__WHAT IS EXPECTED__:
Reproduce every line of text in the records below word for word, leaving out the pictures.

__EXTRACTED ENTRIES__:
::::

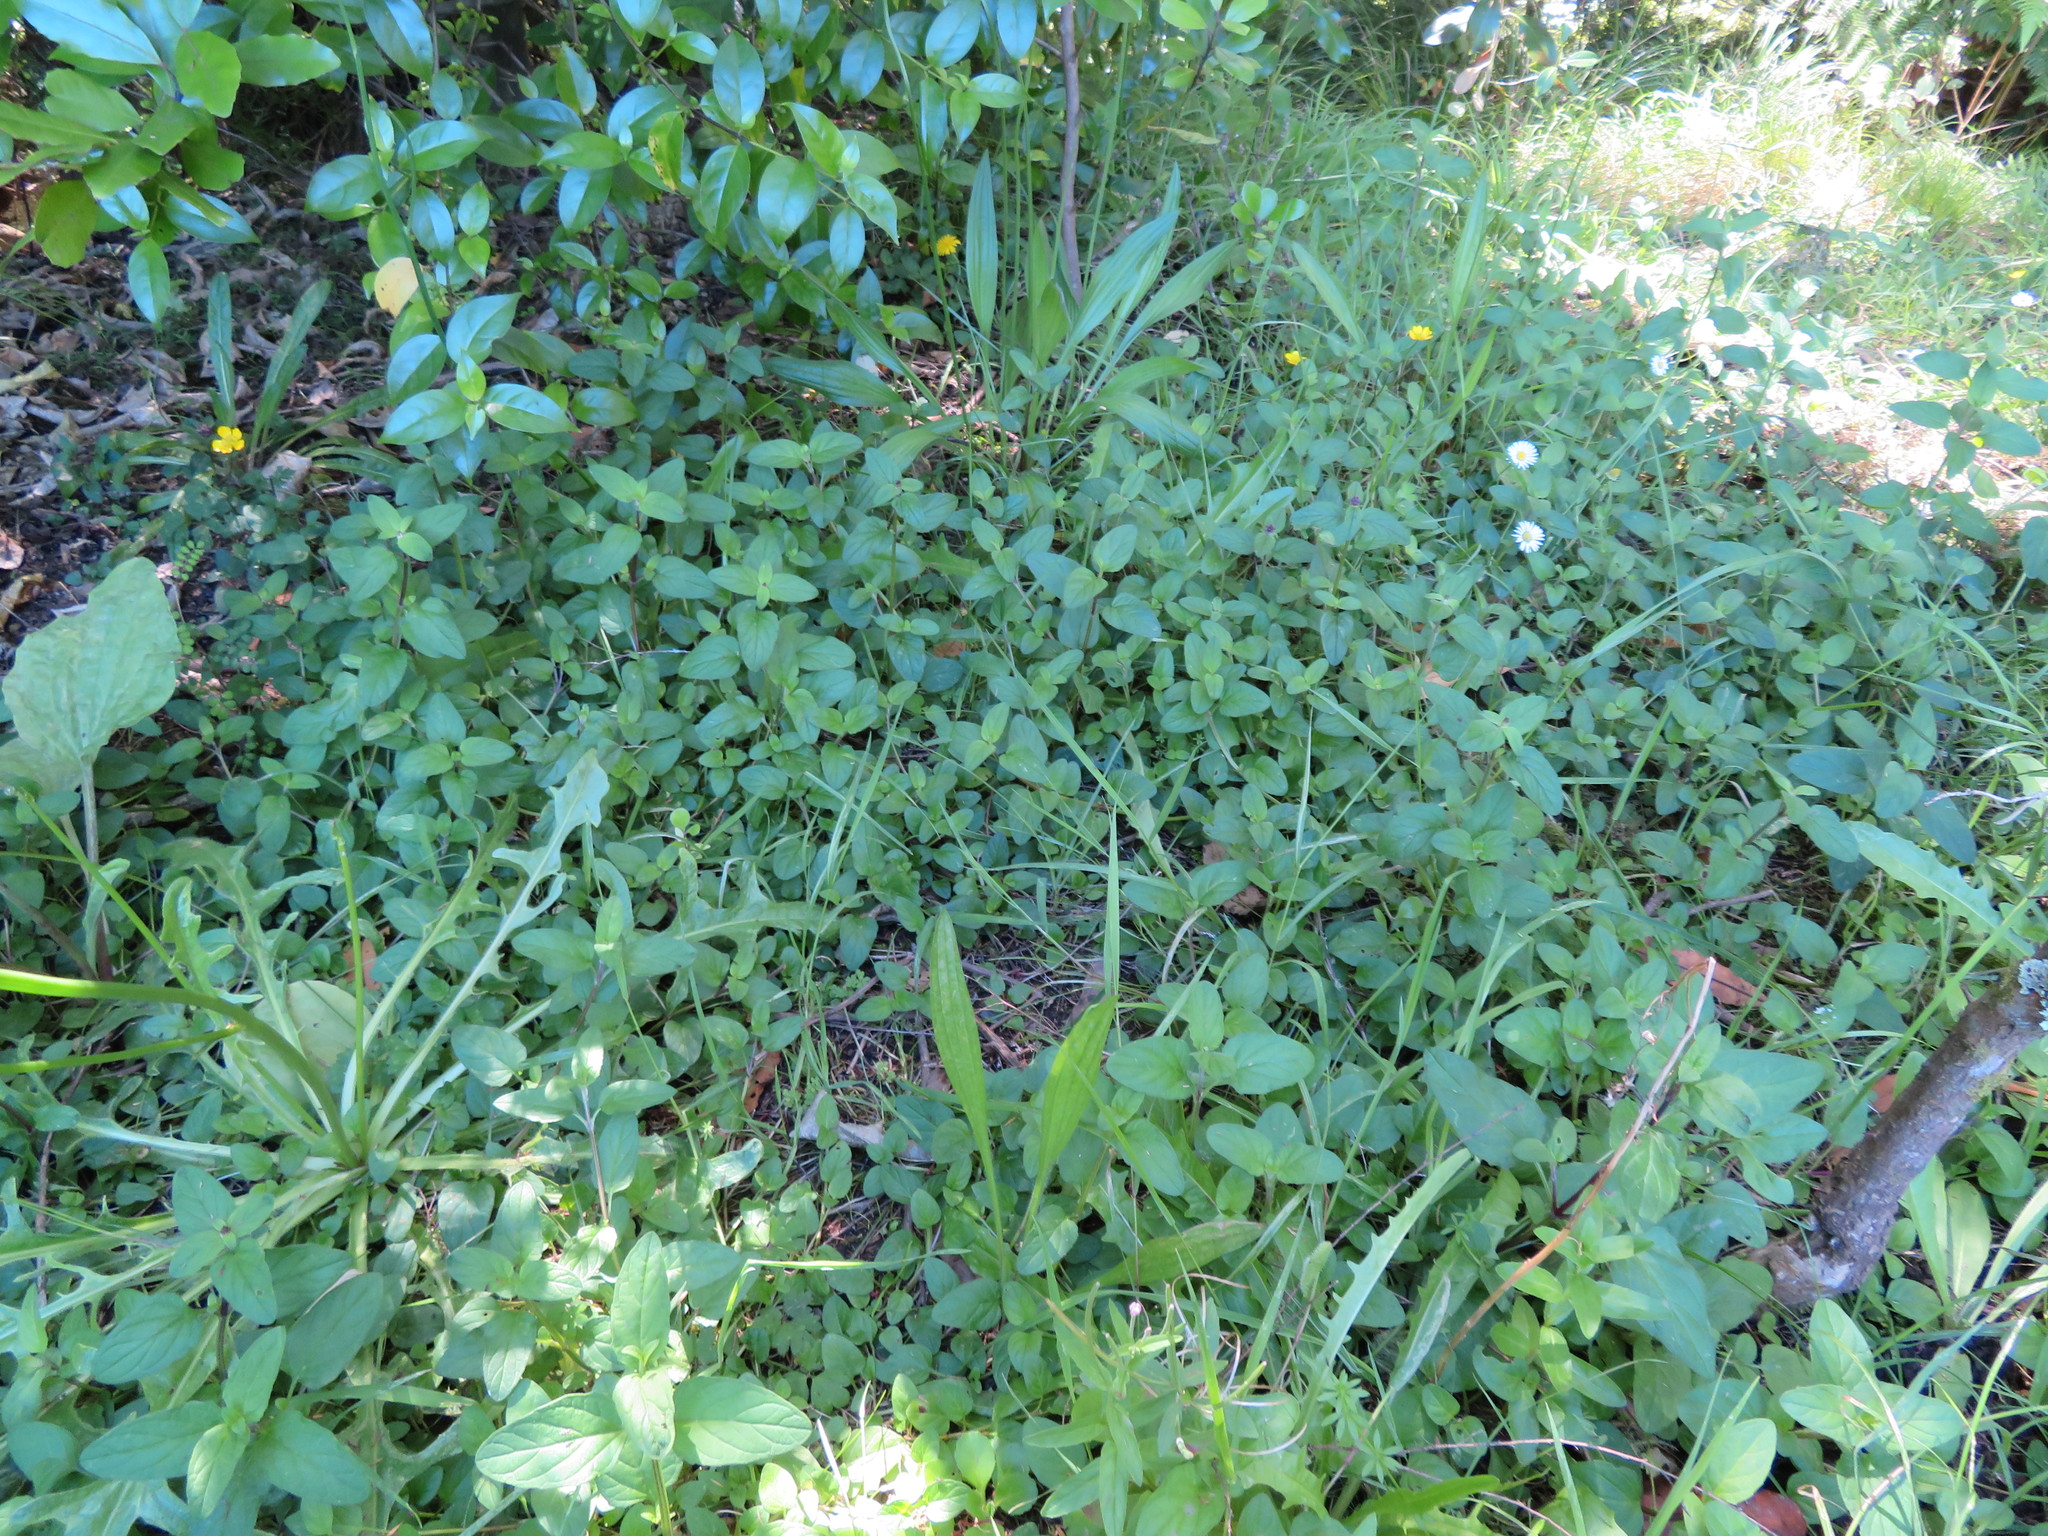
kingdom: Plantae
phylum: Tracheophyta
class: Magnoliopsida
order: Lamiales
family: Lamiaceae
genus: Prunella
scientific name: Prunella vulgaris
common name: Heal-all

::::

__FULL RESPONSE__:
kingdom: Plantae
phylum: Tracheophyta
class: Magnoliopsida
order: Lamiales
family: Lamiaceae
genus: Prunella
scientific name: Prunella vulgaris
common name: Heal-all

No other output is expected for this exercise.